Validation of mammalian cell surface display of SARS-CoV-2 spike protein using the SOLA Light Engine
The SARS-CoV-2 spike glycoprotein is the immunogen encoded by mRNA vaccines against COVID-19, and a target for neutralizing monoclonal antibody therapeutics. Recognizing the current need for high-throughput determination of expression levels, receptor binding, and antibody escape across hundreds of spike glycoprotein variants, a team of researchers from the University of Texas recently reported the development of Spike Display technology (1). Spike Display enables transgenic expression of spike glycoproteins on the surface of mammalian cells. Spikes are expressed with appended 3X FLAG tags and protease cleavage and affinity purification sites. As part of the platform validation, two-color immunofluorescence microscopy using a SOLA Light Engine to confirm cell membrane localization of SARS-CoV-2 spikes and binding of proteins ACE2, REGN10933 and 4A8 (Figure 1). ACE2 (angiotensin-converting enzyme 2) is a key intermediary in the viral infection process.

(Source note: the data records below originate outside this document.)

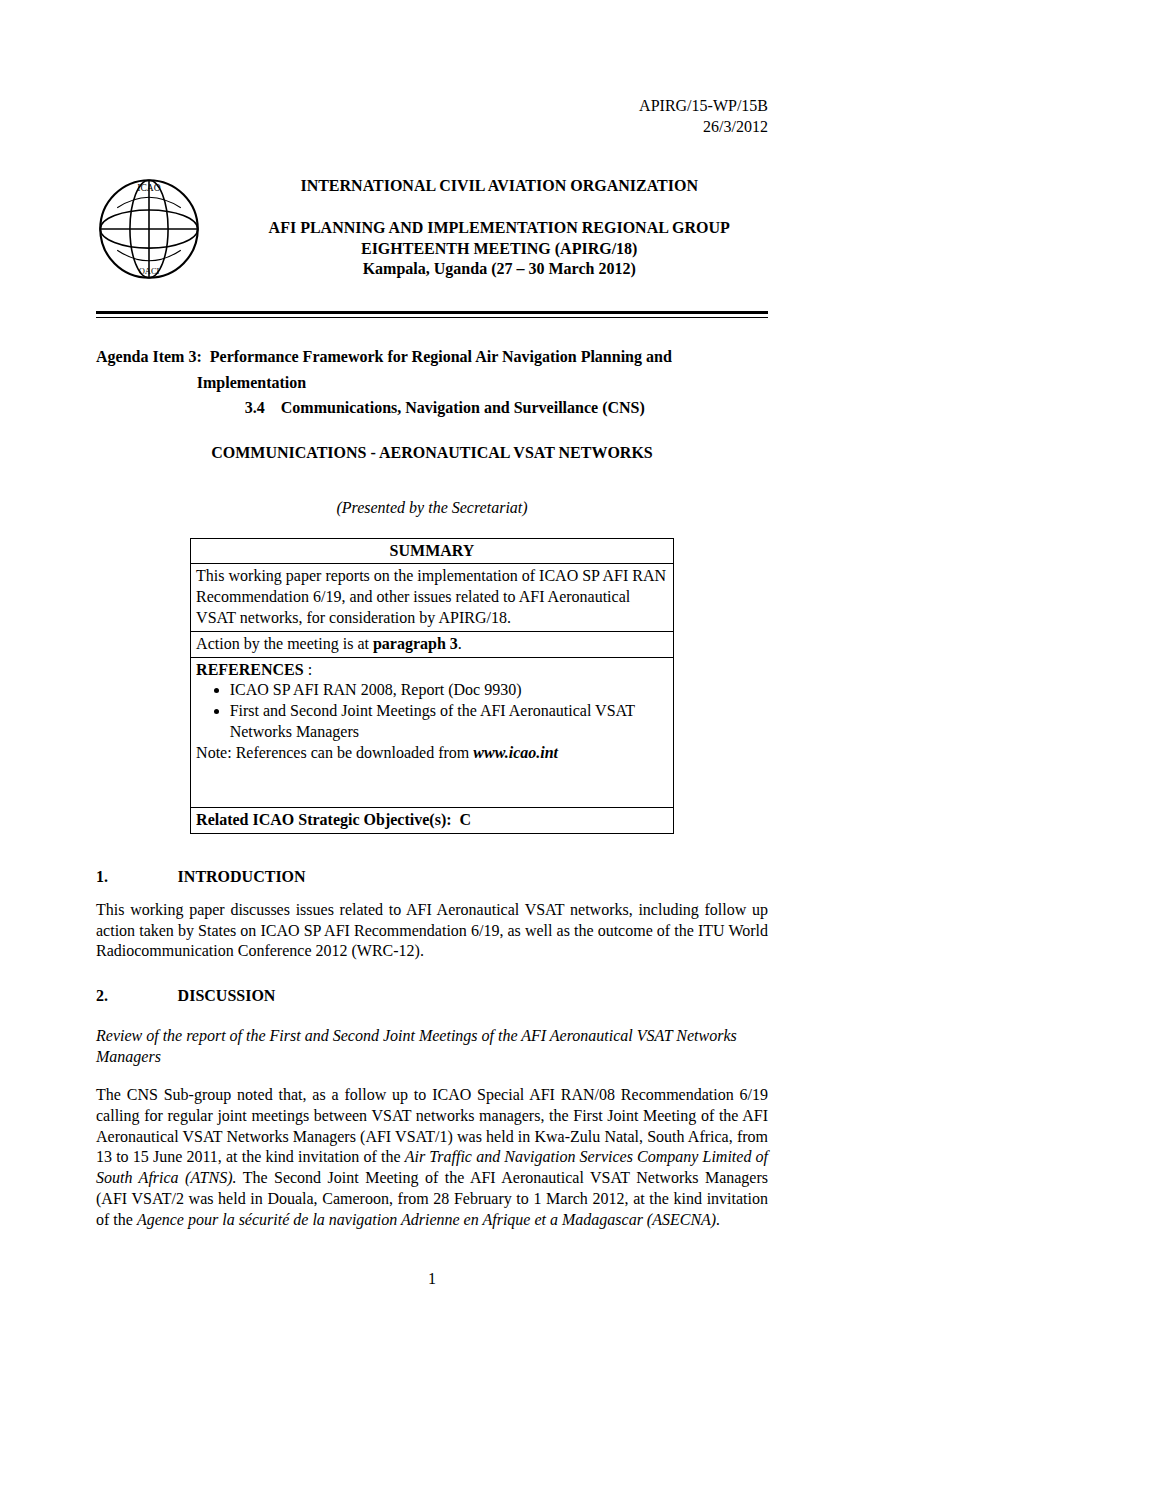APIRG/15-WP/15B
26/3/2012
INTERNATIONAL CIVIL AVIATION ORGANIZATION
AFI PLANNING AND IMPLEMENTATION REGIONAL GROUP
EIGHTEENTH MEETING (APIRG/18)
Kampala, Uganda (27 – 30 March 2012)
Agenda Item 3: Performance Framework for Regional Air Navigation Planning and
Implementation
3.4 Communications, Navigation and Surveillance (CNS)
COMMUNICATIONS - AERONAUTICAL VSAT NETWORKS
(Presented by the Secretariat)
| SUMMARY |
| This working paper reports on the implementation of ICAO SP AFI RAN Recommendation 6/19, and other issues related to AFI Aeronautical VSAT networks, for consideration by APIRG/18. |
| Action by the meeting is at paragraph 3 . |
| REFERENCES : ICAO SP AFI RAN 2008, Report (Doc 9930) First and Second Joint Meetings of the AFI Aeronautical VSAT Networks Managers Note: References can be downloaded from www.icao.int |
| Related ICAO Strategic Objective(s): C |
1. INTRODUCTION
1.1 This working paper discusses issues related to AFI Aeronautical VSAT networks, including follow up action taken by States on ICAO SP AFI Recommendation 6/19, as well as the outcome of the ITU World Radiocommunication Conference 2012 (WRC-12).
2. DISCUSSION
Review of the report of the First and Second Joint Meetings of the AFI Aeronautical VSAT Networks Managers
2.1 The CNS Sub-group noted that, as a follow up to ICAO Special AFI RAN/08 Recommendation 6/19 calling for regular joint meetings between VSAT networks managers, the First Joint Meeting of the AFI Aeronautical VSAT Networks Managers (AFI VSAT/1) was held in Kwa-Zulu Natal, South Africa, from 13 to 15 June 2011, at the kind invitation of the Air Traffic and Navigation Services Company Limited of South Africa (ATNS). The Second Joint Meeting of the AFI Aeronautical VSAT Networks Managers (AFI VSAT/2 was held in Douala, Cameroon, from 28 February to 1 March 2012, at the kind invitation of the Agence pour la sécurité de la navigation Adrienne en Afrique et a Madagascar (ASECNA).
1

REGN10933 (casirivimab) is one of the two components of Regeneron’s REGEN-COV neutralizing antibody cocktail. 4A8 is a neutralizing antibody (nAb) targeting the NTD (N-terminal domain) of the spike protein, as opposed to the receptor binding domain targeted by ACE2 and REGN10933. Using Spike Display, the team assayed ~200 SARS-CoV-2 spike variants for expression level, ACE2 binding, and recognition by neutralizing antibodies, demonstrating its potential for accelerating vaccine design and rapidly assessing the effects of mutations in emerging viral variants.
Figure 1. Immunofluorescence microscopy validation of SARS-CoV-2 spike glycoprotein localization on human embryonic kidney (HEK293T) cell surfaces. Images acquired using 60X magnification on a NikonTs2R-FL microscope with illumination from a SOLA Light Engine. Green fluorescence indicates expression level. Red fluorescence indicates binding of ACE2 and neutralizing antibodies REGN10933 and 4A8. Blue fluorescence indicates nuclear staining by Hoechst 33342. Reproduced from  under CC BY 4.0.